##### Dataset records

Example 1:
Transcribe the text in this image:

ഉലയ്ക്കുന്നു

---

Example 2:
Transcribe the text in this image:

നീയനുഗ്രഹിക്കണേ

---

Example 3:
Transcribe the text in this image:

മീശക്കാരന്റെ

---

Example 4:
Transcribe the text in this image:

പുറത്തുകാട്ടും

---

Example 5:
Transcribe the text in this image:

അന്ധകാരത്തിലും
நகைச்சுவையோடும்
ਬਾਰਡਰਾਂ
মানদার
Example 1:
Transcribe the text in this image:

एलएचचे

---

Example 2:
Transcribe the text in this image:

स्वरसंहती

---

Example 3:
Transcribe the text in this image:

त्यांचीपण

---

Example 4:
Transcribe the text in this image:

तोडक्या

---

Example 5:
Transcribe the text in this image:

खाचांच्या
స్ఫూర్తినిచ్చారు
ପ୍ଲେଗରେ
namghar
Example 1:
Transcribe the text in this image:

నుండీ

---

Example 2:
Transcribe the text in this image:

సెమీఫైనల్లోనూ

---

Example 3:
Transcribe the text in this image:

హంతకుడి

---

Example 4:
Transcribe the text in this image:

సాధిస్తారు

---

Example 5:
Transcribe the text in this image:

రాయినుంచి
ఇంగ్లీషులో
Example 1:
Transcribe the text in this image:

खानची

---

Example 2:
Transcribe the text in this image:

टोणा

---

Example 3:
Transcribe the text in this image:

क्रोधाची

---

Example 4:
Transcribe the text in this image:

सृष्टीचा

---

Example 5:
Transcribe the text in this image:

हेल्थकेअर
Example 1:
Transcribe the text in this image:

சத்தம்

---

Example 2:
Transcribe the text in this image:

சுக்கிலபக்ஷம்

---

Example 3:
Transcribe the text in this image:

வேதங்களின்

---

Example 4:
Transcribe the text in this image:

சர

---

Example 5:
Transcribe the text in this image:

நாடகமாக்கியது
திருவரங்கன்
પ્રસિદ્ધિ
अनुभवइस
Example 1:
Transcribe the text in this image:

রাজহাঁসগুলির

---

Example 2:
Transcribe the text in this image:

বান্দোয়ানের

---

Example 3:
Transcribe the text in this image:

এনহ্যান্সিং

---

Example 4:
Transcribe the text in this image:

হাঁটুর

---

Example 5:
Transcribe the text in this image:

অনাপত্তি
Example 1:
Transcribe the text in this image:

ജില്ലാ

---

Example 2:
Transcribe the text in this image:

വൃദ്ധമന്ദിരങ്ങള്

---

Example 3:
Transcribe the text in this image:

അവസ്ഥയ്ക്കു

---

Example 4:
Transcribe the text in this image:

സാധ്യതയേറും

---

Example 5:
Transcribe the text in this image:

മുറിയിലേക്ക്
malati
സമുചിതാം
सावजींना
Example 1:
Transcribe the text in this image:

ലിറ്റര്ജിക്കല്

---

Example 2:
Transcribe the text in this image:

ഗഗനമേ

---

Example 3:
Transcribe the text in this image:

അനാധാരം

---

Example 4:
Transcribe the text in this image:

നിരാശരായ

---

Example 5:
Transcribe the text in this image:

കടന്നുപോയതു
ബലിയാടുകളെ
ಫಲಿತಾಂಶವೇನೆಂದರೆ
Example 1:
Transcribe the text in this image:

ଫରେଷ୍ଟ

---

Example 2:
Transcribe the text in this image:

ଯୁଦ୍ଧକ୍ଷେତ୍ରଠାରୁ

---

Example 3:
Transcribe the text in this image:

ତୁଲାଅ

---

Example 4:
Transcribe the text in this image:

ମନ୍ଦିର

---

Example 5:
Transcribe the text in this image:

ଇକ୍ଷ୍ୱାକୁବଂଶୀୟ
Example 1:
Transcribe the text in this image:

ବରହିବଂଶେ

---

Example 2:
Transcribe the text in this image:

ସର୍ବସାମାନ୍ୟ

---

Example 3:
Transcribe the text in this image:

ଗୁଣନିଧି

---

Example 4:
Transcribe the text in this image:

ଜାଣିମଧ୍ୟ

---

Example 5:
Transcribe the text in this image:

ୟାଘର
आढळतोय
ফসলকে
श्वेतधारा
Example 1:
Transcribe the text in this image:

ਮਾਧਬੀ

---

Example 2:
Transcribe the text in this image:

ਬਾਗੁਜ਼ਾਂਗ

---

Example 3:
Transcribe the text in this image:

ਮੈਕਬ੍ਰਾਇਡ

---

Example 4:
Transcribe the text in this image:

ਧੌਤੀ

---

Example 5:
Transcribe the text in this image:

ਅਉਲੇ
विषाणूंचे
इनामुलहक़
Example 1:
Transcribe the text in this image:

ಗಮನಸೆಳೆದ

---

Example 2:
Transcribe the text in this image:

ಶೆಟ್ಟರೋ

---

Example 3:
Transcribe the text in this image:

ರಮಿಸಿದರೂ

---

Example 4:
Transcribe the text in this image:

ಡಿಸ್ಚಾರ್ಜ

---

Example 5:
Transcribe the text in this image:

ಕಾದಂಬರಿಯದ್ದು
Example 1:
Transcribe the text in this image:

##########

Write out all of the records exactly as they stand above.

• [Written answer]
Example 1:
Transcribe the text in this image:

ഉലയ്ക്കുന്നു

---

Example 2:
Transcribe the text in this image:

നീയനുഗ്രഹിക്കണേ

---

Example 3:
Transcribe the text in this image:

മീശക്കാരന്റെ

---

Example 4:
Transcribe the text in this image:

പുറത്തുകാട്ടും

---

Example 5:
Transcribe the text in this image:

അന്ധകാരത്തിലും
நகைச்சுவையோடும்
ਬਾਰਡਰਾਂ
মানদার
Example 1:
Transcribe the text in this image:

एलएचचे

---

Example 2:
Transcribe the text in this image:

स्वरसंहती

---

Example 3:
Transcribe the text in this image:

त्यांचीपण

---

Example 4:
Transcribe the text in this image:

तोडक्या

---

Example 5:
Transcribe the text in this image:

खाचांच्या
స్ఫూర్తినిచ్చారు
ପ୍ଲେଗରେ
namghar
Example 1:
Transcribe the text in this image:

నుండీ

---

Example 2:
Transcribe the text in this image:

సెమీఫైనల్లోనూ

---

Example 3:
Transcribe the text in this image:

హంతకుడి

---

Example 4:
Transcribe the text in this image:

సాధిస్తారు

---

Example 5:
Transcribe the text in this image:

రాయినుంచి
ఇంగ్లీషులో
Example 1:
Transcribe the text in this image:

खानची

---

Example 2:
Transcribe the text in this image:

टोणा

---

Example 3:
Transcribe the text in this image:

क्रोधाची

---

Example 4:
Transcribe the text in this image:

सृष्टीचा

---

Example 5:
Transcribe the text in this image:

हेल्थकेअर
Example 1:
Transcribe the text in this image:

சத்தம்

---

Example 2:
Transcribe the text in this image:

சுக்கிலபக்ஷம்

---

Example 3:
Transcribe the text in this image:

வேதங்களின்

---

Example 4:
Transcribe the text in this image:

சர

---

Example 5:
Transcribe the text in this image:

நாடகமாக்கியது
திருவரங்கன்
પ્રસિદ્ધિ
अनुभवइस
Example 1:
Transcribe the text in this image:

রাজহাঁসগুলির

---

Example 2:
Transcribe the text in this image:

বান্দোয়ানের

---

Example 3:
Transcribe the text in this image:

এনহ্যান্সিং

---

Example 4:
Transcribe the text in this image:

হাঁটুর

---

Example 5:
Transcribe the text in this image:

অনাপত্তি
Example 1:
Transcribe the text in this image:

ജില്ലാ

---

Example 2:
Transcribe the text in this image:

വൃദ്ധമന്ദിരങ്ങള്

---

Example 3:
Transcribe the text in this image:

അവസ്ഥയ്ക്കു

---

Example 4:
Transcribe the text in this image:

സാധ്യതയേറും

---

Example 5:
Transcribe the text in this image:

മുറിയിലേക്ക്
malati
സമുചിതാം
सावजींना
Example 1:
Transcribe the text in this image:

ലിറ്റര്ജിക്കല്

---

Example 2:
Transcribe the text in this image:

ഗഗനമേ

---

Example 3:
Transcribe the text in this image:

അനാധാരം

---

Example 4:
Transcribe the text in this image:

നിരാശരായ

---

Example 5:
Transcribe the text in this image:

കടന്നുപോയതു
ബലിയാടുകളെ
ಫಲಿತಾಂಶವೇನೆಂದರೆ
Example 1:
Transcribe the text in this image:

ଫରେଷ୍ଟ

---

Example 2:
Transcribe the text in this image:

ଯୁଦ୍ଧକ୍ଷେତ୍ରଠାରୁ

---

Example 3:
Transcribe the text in this image:

ତୁଲାଅ

---

Example 4:
Transcribe the text in this image:

ମନ୍ଦିର

---

Example 5:
Transcribe the text in this image:

ଇକ୍ଷ୍ୱାକୁବଂଶୀୟ
Example 1:
Transcribe the text in this image:

ବରହିବଂଶେ

---

Example 2:
Transcribe the text in this image:

ସର୍ବସାମାନ୍ୟ

---

Example 3:
Transcribe the text in this image:

ଗୁଣନିଧି

---

Example 4:
Transcribe the text in this image:

ଜାଣିମଧ୍ୟ

---

Example 5:
Transcribe the text in this image:

ୟାଘର
आढळतोय
ফসলকে
श्वेतधारा
Example 1:
Transcribe the text in this image:

ਮਾਧਬੀ

---

Example 2:
Transcribe the text in this image:

ਬਾਗੁਜ਼ਾਂਗ

---

Example 3:
Transcribe the text in this image:

ਮੈਕਬ੍ਰਾਇਡ

---

Example 4:
Transcribe the text in this image:

ਧੌਤੀ

---

Example 5:
Transcribe the text in this image:

ਅਉਲੇ
विषाणूंचे
इनामुलहक़
Example 1:
Transcribe the text in this image:

ಗಮನಸೆಳೆದ

---

Example 2:
Transcribe the text in this image:

ಶೆಟ್ಟರೋ

---

Example 3:
Transcribe the text in this image:

ರಮಿಸಿದರೂ

---

Example 4:
Transcribe the text in this image:

ಡಿಸ್ಚಾರ್ಜ

---

Example 5:
Transcribe the text in this image:

ಕಾದಂಬರಿಯದ್ದು
Example 1:
Transcribe the text in this image:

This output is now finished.